This guide provides an overview of the audio capabilities OpenAI offers via their APIs. We’ll also link to Pipecat sample code.

Two Ways To Build Voice-to-voice

You can build voice-to-voice applications in two ways:

  1. The cascaded models approach, using separate models for transcription, the LLM, and voice generation.

A cascaded pipeline looks like this, in Pipecat code. Here’s a single-file example that uses a cascaded pipeline. (See below for an overview of Pipecat core concepts.)

pipeline = Pipeline(
    [
        transport.input(),
        speech_to_text,
        context_aggregator.user(),
        llm,
        text_to_speech,
        context_aggregator.assistant(),
        transport.output(),
    ]
)
  1. Using a single, speech-to-speech model. This is conceptually much simpler. Though note that most applications also need to implement things like function calling, retrieval-augmented search, context management, and integration with existing systems. So the core pipeline is only part of an app’s complexity.

Here’s a speech-to-speech pipeline in Pipecat code. And here’s a single-file example that uses the OpenAI Realtime API.

pipeline = Pipeline(
    [
        transport.input(),
        context_aggregator.user(),
        speech_to_speech_llm,
        context_aggregator.assistant(),
        transport.output(),
    ]
)

Which approach should you choose?

  • The cascaded models approach is preferable if you are implementing a complex workflow and need the best possible instruction following performance and function calling reliability. The gpt-4o model operating in text-to-text mode has the strongest instruction following and function calling performance.
  • The speech-to-speech approach offers better audio understanding and human-like voice output. If your application is primarily free-form, open-ended conversation, these attributes might be more important than instruction following and function calling performance. Note also that gpt-4o-audio-preview and the OpenAI Realtime API are currently beta products.

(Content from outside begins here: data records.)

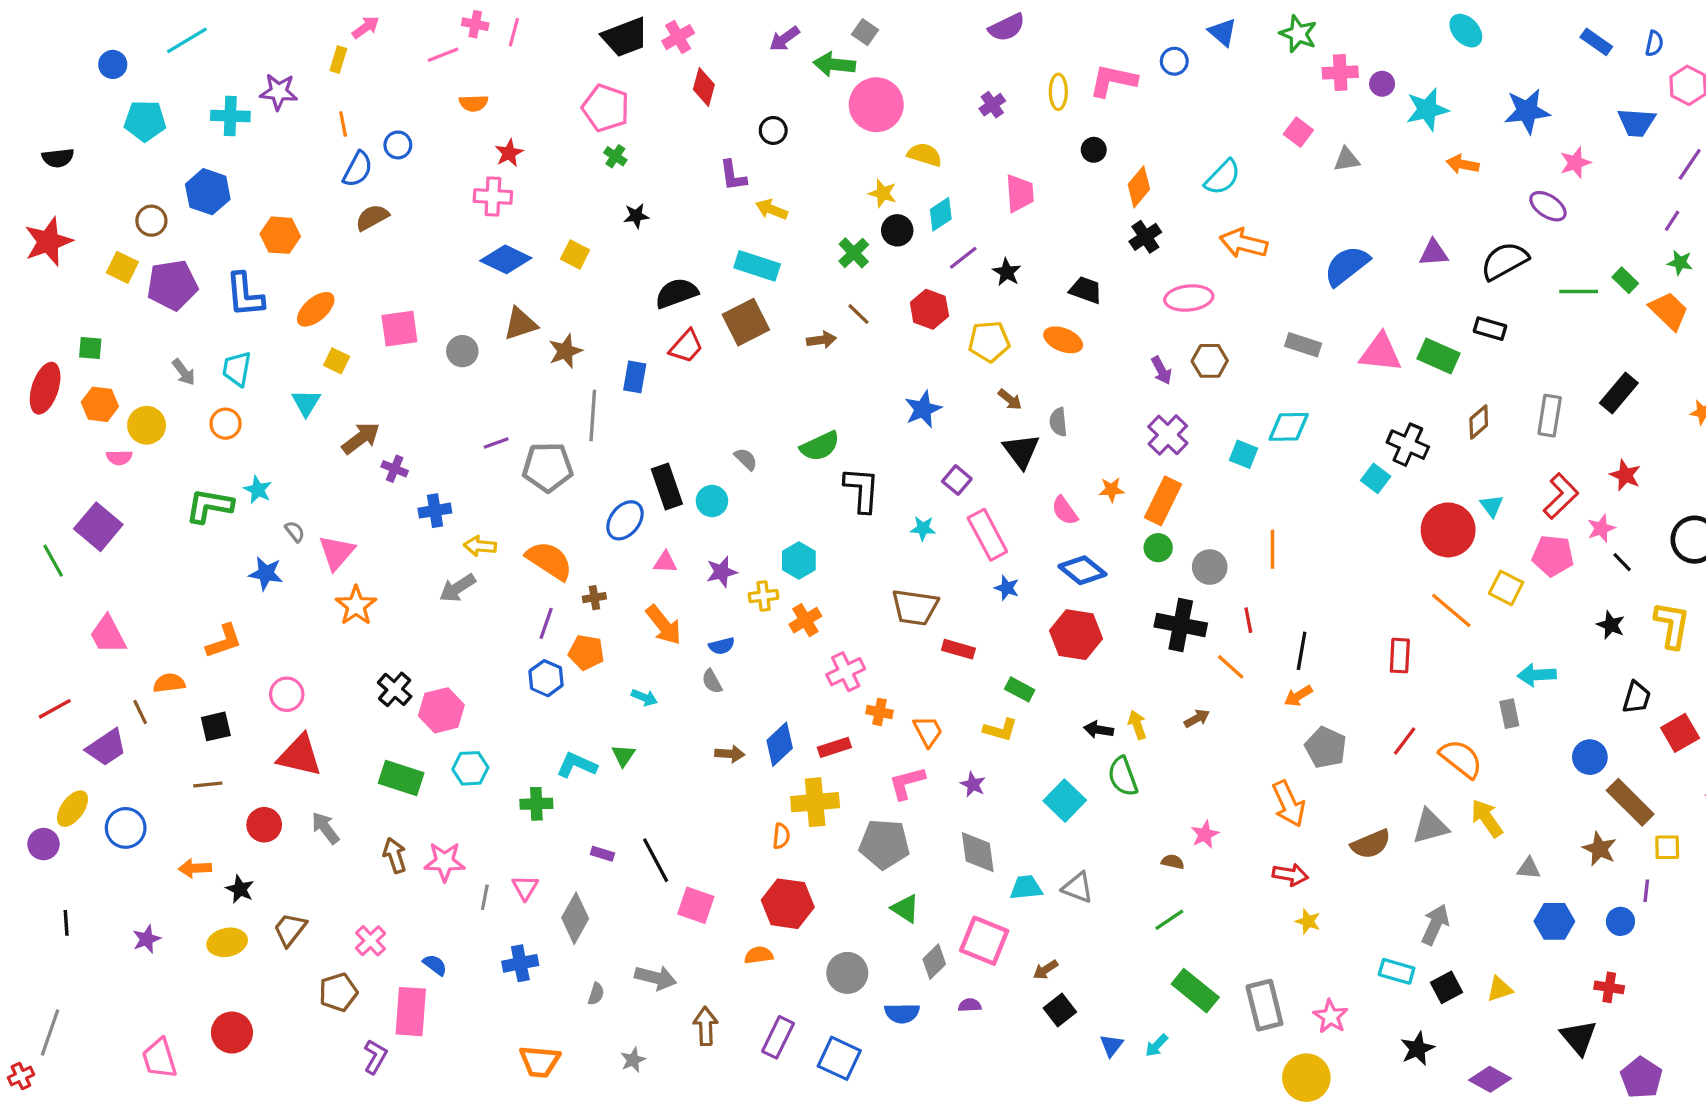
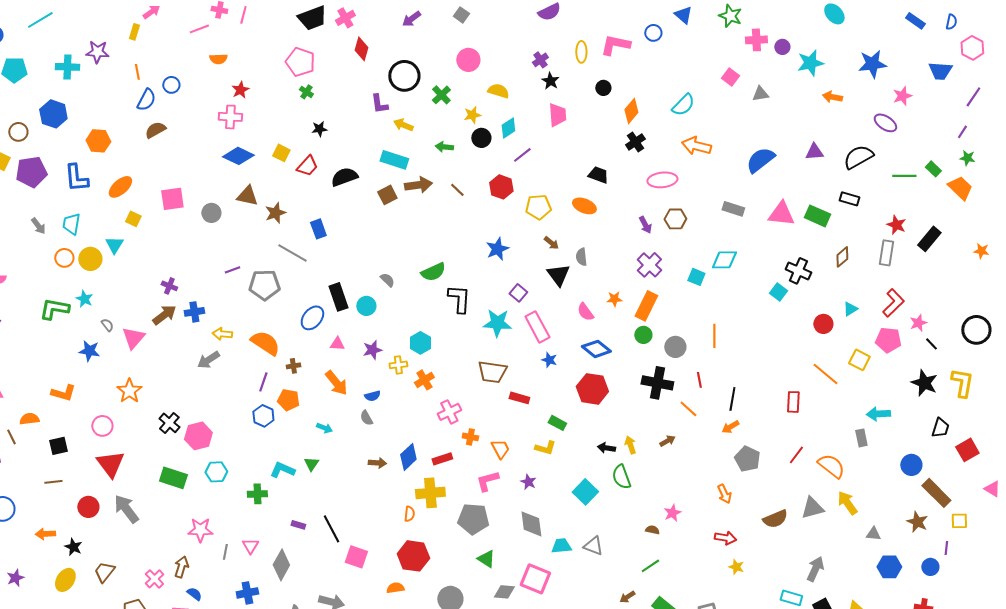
green arrow: (834, 64) -> (444, 147), moved, size x0.7
pink circle: (876, 105) -> (468, 60), size x0.7
black circle: (773, 130) -> (404, 76), size x1.8
yellow star: (883, 193) -> (472, 115), turned -30
green cross: (854, 253) -> (441, 95), moved
black star: (1007, 272) -> (550, 81), moved
brown square: (746, 322) -> (387, 195), size x0.7
brown triangle: (520, 324) -> (247, 196), turned 30
brown arrow: (822, 340) -> (418, 185), moved, size x1.5
red trapezoid: (686, 346) -> (307, 166), moved
blue rectangle: (635, 377) -> (318, 229), turned -30
gray line: (593, 416) -> (292, 253), turned -64
yellow circle: (147, 425) -> (90, 259), moved
brown arrow: (361, 438) -> (164, 315), moved
red star: (1625, 475) -> (896, 225), moved
cyan triangle: (1492, 506) -> (850, 309), turned 35
cyan star: (923, 528) -> (497, 323), size x1.8
red circle: (1448, 530) -> (823, 324), size x0.6
orange star: (356, 606) -> (129, 391), moved
black star: (1611, 625) -> (924, 383), size x1.5
orange L-shape: (224, 641) -> (63, 393), turned 35
red triangle: (300, 755) -> (110, 464), turned 40
orange arrow: (1289, 804) -> (724, 494), size x0.7
gray arrow: (325, 828) -> (126, 509), size x1.4
brown arrow: (395, 855) -> (181, 567), moved, turned 35
yellow ellipse: (227, 942) -> (65, 580), turned -45
gray diamond: (934, 962) -> (504, 592), turned 50
brown arrow: (1045, 970) -> (627, 597), moved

OpenAI Audio Models and APIs

Transcription API

  • Models: gpt-4o-transcribe, gpt-4o-mini-transcribe
  • Pipecat service: OpenAISTTService (reference docs)
  • OpenAI endpoint: /v1/audio/transcriptions (docs)

Chat Completions API

  • Models: gpt-4o, gpt-4o-mini, gpt-4o-audio-preview
  • Pipecat service: OpenAILLMService (reference docs)
  • OpenAI endpoint: /v1/chat/completions (docs)

Realtime API

  • Models: gpt-4o-realtime-preview, gpt-4o-mini-realtime-preview
  • Pipecat service: OpenAIRealtimeBetaLLMService (reference docs)
  • OpenAI docs (overview)

Speech API

  • Models: gpt-4o-mini-tts
  • Pipecat service: OpenAITTSService (reference docs)
  • OpenAI endpoint: /v1/audio/speech (docs)

Sample code and starter kits

If you have a code example or starter kit you would like this doc to link to, please let us know. We can add examples that help people get started with the OpenAI audio models and APIs.

Single-file examples

OpenAI + Twilio + Pipecat Cloud

This starter kit is a complete telephone voice agent that can talk about the NCAA March Madness basketball tournaments and look up realtime game information using function calls.

The starter kit includes two bot configurations: cascaded model and speech-to-speech. The code can be packaged for deployment to Pipecat Cloud, a commercial platform for Pipecat agent hosting.